I mumble something to the effect of I’ll just keep browsing, and duck out of the store before the marbles in my throat become too painful to disguise. By the time the tears well up in my eyes I’m already riding and it could just be the wind. I ride slowly, so slowly, afraid that my bike will implode into a dozen pieces. I stay off the main roads, so that if it does, I’ll just crash and not fall into oncoming traffic. By the time I reach my driveway I am so heavy, my shoulders so dejected. Consumerism and bureaucracy have found me even here, on my bicycle.

I stop here, straddling the seat in my driveway, reluctant to park it just yet. Then an idea lands: The Dollar Store. Maybe they will have a regular bike lock. I decide it is worth checking. No matter what that clerk jerk said, I still think a shitty lock will at least detract from the easy steal. I ride over to the local dollar store, low-traffic back roads all the way, and quickly duck into the shop, with my bike leaning on the storefront window. There for two dollars is a bike lock with two keys, a chain link covered in blue plastic tubing. Two dollars. I buy the lock and an awesome retro silver bell for another two dollars. Brring-brring!! Take that, zitface.
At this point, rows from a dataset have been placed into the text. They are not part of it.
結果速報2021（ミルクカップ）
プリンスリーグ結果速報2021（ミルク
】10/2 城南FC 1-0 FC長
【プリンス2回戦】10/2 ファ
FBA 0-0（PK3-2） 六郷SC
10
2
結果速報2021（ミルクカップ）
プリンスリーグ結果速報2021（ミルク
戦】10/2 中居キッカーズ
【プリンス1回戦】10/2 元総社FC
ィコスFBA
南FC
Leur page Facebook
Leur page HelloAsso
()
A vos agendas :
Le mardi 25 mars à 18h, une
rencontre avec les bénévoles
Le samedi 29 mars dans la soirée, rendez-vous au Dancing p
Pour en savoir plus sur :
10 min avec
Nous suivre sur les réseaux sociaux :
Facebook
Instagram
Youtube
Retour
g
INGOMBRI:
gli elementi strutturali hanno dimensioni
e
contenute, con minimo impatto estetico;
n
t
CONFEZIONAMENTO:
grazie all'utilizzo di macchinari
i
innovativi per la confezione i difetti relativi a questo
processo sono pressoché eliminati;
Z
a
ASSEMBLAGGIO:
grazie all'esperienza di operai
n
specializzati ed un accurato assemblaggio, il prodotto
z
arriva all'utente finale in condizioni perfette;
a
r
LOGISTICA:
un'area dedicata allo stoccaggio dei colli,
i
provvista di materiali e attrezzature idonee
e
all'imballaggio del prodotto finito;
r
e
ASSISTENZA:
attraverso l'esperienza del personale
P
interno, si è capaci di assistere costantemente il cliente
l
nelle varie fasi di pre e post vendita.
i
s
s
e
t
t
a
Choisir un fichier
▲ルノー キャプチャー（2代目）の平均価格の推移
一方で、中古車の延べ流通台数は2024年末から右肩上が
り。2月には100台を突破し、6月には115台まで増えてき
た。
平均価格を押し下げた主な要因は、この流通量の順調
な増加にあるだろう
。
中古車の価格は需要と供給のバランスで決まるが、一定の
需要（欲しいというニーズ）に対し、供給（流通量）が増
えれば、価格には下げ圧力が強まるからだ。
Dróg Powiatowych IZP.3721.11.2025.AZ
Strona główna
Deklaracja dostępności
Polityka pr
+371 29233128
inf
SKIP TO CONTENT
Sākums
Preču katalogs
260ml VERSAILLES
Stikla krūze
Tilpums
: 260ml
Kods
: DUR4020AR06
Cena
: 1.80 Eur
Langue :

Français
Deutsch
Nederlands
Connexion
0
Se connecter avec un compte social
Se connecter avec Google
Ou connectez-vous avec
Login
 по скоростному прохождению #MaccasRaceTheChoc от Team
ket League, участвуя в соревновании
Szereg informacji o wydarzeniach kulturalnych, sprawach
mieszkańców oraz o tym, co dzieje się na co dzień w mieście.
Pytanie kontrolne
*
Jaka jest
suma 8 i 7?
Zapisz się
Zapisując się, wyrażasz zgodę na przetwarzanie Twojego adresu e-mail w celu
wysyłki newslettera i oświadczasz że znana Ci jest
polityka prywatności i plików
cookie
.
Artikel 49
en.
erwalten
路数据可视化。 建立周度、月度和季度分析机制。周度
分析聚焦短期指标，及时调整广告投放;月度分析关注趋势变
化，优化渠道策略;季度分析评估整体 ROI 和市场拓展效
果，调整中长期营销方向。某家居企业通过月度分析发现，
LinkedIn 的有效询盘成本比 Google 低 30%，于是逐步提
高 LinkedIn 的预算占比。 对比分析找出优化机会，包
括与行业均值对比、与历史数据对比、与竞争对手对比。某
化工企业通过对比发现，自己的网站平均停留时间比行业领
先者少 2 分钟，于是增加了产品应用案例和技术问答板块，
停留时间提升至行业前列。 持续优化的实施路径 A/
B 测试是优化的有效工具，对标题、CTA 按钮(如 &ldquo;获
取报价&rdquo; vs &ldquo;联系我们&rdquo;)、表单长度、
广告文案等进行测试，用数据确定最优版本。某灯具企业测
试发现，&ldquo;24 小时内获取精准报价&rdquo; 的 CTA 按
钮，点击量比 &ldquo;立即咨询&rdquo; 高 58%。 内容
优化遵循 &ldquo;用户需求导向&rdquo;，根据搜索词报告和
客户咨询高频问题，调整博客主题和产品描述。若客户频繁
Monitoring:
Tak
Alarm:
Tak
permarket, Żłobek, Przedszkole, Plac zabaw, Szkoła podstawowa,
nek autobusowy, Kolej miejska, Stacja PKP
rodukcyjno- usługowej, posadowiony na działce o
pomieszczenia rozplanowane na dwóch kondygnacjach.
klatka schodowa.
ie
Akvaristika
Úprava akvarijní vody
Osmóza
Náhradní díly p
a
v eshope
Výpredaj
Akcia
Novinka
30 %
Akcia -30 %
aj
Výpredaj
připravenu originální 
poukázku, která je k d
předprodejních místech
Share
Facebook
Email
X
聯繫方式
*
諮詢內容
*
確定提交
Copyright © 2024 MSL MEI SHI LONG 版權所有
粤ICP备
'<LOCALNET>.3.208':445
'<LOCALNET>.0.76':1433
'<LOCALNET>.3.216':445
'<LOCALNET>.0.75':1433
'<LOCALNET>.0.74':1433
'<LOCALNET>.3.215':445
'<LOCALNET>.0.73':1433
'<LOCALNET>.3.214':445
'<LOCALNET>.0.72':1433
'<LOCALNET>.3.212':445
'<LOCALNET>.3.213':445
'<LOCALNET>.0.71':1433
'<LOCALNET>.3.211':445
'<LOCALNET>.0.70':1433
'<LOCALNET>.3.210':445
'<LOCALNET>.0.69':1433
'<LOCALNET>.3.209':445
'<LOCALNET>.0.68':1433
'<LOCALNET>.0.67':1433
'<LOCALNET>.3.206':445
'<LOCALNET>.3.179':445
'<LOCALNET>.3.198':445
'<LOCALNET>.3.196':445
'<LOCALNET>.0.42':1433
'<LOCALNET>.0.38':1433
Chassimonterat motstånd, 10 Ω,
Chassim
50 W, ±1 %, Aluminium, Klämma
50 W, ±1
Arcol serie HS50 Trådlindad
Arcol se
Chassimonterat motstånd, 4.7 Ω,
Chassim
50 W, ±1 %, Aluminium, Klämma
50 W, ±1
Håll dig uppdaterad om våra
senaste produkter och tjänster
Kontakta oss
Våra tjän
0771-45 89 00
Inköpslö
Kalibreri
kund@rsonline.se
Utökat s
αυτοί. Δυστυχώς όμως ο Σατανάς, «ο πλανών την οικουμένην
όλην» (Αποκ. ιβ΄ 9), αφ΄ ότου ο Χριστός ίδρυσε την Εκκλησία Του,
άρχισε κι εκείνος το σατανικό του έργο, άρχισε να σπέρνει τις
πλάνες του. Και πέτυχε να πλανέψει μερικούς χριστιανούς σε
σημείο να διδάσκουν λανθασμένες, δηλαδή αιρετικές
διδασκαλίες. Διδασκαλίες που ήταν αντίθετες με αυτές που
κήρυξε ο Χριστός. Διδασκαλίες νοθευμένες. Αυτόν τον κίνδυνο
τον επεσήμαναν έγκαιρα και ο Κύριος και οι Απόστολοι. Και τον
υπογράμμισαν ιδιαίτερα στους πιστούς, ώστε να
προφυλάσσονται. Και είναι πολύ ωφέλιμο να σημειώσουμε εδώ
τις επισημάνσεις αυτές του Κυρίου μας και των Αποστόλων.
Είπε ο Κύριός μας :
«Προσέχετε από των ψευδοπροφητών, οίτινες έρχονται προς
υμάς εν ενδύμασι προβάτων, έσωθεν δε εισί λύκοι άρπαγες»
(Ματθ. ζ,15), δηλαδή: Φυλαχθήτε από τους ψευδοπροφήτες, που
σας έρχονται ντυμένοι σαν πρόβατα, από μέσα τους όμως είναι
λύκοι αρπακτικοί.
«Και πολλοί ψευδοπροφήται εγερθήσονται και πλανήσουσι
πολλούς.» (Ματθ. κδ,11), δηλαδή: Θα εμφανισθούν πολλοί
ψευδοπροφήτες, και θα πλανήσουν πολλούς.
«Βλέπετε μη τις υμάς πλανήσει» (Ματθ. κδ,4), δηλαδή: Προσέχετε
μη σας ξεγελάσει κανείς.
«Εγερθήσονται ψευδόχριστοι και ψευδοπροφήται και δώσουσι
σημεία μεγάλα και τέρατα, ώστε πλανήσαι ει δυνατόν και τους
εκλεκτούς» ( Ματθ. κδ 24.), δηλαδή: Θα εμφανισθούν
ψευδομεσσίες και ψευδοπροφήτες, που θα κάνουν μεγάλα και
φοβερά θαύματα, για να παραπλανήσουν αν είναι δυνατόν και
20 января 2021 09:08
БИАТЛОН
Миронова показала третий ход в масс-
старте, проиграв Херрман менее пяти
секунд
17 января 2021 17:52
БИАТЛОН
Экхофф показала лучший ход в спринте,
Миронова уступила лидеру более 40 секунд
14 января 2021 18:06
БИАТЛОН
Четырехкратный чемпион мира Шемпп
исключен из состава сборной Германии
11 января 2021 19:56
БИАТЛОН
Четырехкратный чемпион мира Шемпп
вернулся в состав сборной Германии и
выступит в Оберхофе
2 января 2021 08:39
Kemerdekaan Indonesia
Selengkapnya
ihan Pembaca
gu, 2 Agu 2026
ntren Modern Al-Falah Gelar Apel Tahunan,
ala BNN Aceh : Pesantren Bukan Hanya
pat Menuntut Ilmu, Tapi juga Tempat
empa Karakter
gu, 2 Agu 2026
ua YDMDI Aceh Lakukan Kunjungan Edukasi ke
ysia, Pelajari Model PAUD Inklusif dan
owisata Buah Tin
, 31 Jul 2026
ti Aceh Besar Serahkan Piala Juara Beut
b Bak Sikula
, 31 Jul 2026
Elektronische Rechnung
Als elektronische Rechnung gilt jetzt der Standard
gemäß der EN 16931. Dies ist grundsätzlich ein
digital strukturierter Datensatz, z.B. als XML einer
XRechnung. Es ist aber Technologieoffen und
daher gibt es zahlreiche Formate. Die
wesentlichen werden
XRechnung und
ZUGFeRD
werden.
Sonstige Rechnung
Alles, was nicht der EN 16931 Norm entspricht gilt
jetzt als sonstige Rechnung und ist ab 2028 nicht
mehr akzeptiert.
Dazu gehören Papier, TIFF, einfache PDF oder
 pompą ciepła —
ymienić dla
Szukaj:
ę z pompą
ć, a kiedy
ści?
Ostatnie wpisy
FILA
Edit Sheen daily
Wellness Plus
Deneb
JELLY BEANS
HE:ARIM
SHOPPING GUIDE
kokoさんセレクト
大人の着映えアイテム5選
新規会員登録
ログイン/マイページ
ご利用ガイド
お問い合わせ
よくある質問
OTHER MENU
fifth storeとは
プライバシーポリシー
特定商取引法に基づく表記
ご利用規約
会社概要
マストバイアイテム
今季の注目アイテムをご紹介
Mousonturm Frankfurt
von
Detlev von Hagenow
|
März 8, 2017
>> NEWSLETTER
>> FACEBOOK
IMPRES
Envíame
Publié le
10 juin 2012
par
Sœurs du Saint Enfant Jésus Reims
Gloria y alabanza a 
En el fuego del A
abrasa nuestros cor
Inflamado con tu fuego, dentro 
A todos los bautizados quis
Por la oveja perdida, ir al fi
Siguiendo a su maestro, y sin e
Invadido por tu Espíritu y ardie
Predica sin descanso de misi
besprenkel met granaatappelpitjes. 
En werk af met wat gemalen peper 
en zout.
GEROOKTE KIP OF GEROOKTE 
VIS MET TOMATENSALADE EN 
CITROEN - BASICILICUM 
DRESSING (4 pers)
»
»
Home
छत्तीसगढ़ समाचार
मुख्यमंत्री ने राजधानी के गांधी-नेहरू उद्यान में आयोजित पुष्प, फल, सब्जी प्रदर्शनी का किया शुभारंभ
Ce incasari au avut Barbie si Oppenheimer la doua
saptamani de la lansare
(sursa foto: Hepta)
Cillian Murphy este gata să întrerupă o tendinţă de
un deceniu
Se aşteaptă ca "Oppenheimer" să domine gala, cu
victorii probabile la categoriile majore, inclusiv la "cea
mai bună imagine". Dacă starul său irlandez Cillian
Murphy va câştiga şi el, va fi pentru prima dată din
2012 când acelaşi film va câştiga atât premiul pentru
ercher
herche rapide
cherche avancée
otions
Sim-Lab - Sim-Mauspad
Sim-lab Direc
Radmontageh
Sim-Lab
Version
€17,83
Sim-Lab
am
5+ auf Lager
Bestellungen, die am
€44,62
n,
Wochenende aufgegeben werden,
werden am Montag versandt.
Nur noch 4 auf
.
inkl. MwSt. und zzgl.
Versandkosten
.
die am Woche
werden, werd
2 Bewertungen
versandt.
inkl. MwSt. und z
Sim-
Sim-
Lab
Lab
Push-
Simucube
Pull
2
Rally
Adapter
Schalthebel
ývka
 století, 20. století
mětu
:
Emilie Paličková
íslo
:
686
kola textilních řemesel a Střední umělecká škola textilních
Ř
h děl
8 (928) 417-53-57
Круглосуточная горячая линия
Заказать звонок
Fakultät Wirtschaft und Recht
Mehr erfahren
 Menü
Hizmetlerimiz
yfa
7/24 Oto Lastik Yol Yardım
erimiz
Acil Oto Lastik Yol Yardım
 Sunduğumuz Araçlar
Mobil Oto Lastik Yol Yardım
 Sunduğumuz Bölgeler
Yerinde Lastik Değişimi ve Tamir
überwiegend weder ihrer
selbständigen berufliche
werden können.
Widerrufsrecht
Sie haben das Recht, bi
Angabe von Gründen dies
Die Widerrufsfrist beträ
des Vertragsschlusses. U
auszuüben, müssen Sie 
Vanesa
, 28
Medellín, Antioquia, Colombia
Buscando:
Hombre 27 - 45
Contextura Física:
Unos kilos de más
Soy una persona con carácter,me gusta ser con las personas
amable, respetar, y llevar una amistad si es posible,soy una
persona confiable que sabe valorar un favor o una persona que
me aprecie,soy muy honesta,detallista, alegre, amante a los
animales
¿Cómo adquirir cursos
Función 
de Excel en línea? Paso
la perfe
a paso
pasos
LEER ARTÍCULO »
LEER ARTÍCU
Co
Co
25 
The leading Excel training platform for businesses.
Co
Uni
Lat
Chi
Needing an excuse to try out the lock, I figure I’ll grab a couple dinner items from Coopers. Maybe some lunch materials for Monday. I’m locking up my bike with great care at the rack as a familial caravan pulls up on their bikes, resplendent with two parents and the full set of them in matching aerodynamic head cages. A niggling reminder that when I dropped Benji at his dad’s earlier, he warned that I need a helmet so I don’t fall and hit my head. My sweet child. I hope that he can feel the wind in his core, even with all the restrictions I place on him. Perhaps I will need to purchase a helmet for me, and be a little freer with him.

Nutella for Benji…bread. The refrigerated aisles already feel like Monday’s sealed vault of office cubes. What shall I have—spreadsheets and salad? Profit margins and macaroni? I charge the groceries on my Gold card, wondering if we have almost enough travel points for our next trip to Florida. When I return to my bike, a hint of stubborn pride returns to me as I unlock it. But what to do with the groceries? Must still invest in a rattrap—make that two. Two matching rattraps to remind us not to fall into one. I take the long way home, stopping to pick blackberries into my shopping bags for over an hour. I realize they’ve escaped the GDP, and they don’t even have a single carbon footprint. Unaccounted for, wild and so sweet. I pick two bulging bags full, which dangle one from each of the handlebars, staining my knees with dripping blackberry juice all the way home.